= Francesco Vottari =

Italian criminal (born 1971)

Italian police escort Vottari after his arrest in San Luca in October 2007

Francesco Vottari (born 16 July 1971 in Locri, Calabria), also known as Cicciu u Frunzu, is a boss of the 'Ndrangheta mafia-style organization from San Luca in Calabria. He is the son of Giuseppe Vottari. He is married to Maria Pelle, the daughter of Antonio Pelle, the capo crimine of the organisation.

He is one of the bosses of the Pelle-Vottari-Romeo clan, involved in a bloody feud with the Strangio-Nirta clan since 1991. Both clans are based in San Luca, and their vendetta is known as the San Luca feud. The conflict received significant public attention on 15 August 2007, when six men belonging to the Pelle-Vottari-Romeo clan were shot dead in their cars in front of a pizzeria near the train station of Duisburg in western Germany.
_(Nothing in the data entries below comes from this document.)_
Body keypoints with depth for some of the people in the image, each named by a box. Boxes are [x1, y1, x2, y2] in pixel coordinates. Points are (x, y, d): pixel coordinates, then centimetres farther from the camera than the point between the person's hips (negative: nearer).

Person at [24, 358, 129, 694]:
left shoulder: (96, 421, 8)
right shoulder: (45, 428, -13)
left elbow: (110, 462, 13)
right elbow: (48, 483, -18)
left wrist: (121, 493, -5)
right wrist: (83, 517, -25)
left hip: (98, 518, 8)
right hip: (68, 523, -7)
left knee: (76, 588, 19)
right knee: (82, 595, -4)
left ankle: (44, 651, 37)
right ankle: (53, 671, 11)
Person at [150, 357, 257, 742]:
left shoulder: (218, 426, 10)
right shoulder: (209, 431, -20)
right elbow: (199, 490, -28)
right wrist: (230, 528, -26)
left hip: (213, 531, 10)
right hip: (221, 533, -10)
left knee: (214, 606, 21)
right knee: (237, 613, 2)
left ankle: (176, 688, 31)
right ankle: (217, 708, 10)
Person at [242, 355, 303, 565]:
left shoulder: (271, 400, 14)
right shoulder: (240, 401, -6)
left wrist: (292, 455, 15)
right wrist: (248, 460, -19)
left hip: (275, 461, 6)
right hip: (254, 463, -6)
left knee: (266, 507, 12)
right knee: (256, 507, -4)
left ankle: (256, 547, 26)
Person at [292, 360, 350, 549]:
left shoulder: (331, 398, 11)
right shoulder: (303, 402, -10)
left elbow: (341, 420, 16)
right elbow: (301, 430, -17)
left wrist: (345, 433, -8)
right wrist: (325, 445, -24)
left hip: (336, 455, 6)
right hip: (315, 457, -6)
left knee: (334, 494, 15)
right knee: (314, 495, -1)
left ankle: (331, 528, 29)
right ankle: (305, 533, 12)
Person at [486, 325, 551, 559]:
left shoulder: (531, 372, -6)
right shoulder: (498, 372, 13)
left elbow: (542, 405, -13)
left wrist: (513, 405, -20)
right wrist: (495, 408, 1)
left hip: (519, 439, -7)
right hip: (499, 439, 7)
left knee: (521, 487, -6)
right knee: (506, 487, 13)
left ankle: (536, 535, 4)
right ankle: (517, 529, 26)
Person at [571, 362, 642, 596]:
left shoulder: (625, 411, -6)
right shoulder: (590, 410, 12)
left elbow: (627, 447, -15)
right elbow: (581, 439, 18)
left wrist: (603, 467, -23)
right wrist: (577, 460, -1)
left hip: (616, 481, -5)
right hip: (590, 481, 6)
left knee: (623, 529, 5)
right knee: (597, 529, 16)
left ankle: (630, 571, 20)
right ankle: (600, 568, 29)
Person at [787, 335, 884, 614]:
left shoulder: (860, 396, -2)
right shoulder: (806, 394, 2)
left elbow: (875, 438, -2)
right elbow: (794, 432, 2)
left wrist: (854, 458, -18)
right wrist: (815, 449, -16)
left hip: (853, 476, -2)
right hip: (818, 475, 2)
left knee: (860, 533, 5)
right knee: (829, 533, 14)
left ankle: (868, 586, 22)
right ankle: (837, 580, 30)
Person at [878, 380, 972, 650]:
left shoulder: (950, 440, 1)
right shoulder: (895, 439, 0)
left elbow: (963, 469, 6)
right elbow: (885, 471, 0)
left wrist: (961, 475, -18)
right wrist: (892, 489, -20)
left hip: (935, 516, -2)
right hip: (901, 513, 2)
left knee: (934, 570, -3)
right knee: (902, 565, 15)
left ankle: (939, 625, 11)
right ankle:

Italian police drastically heightened security measures in San Luca as a result, and stepped up operations against both clans. Vottari managed to avoid capture in a major police raid on San Luca two weeks after the Duisburg killings. However, he was arrested on 12 October 2007, while he tried to hide under his bed.

On 12 July 2011, the Criminal Court in Locri sentenced Vottari to life imprisonment for the Maria Strangio's killing.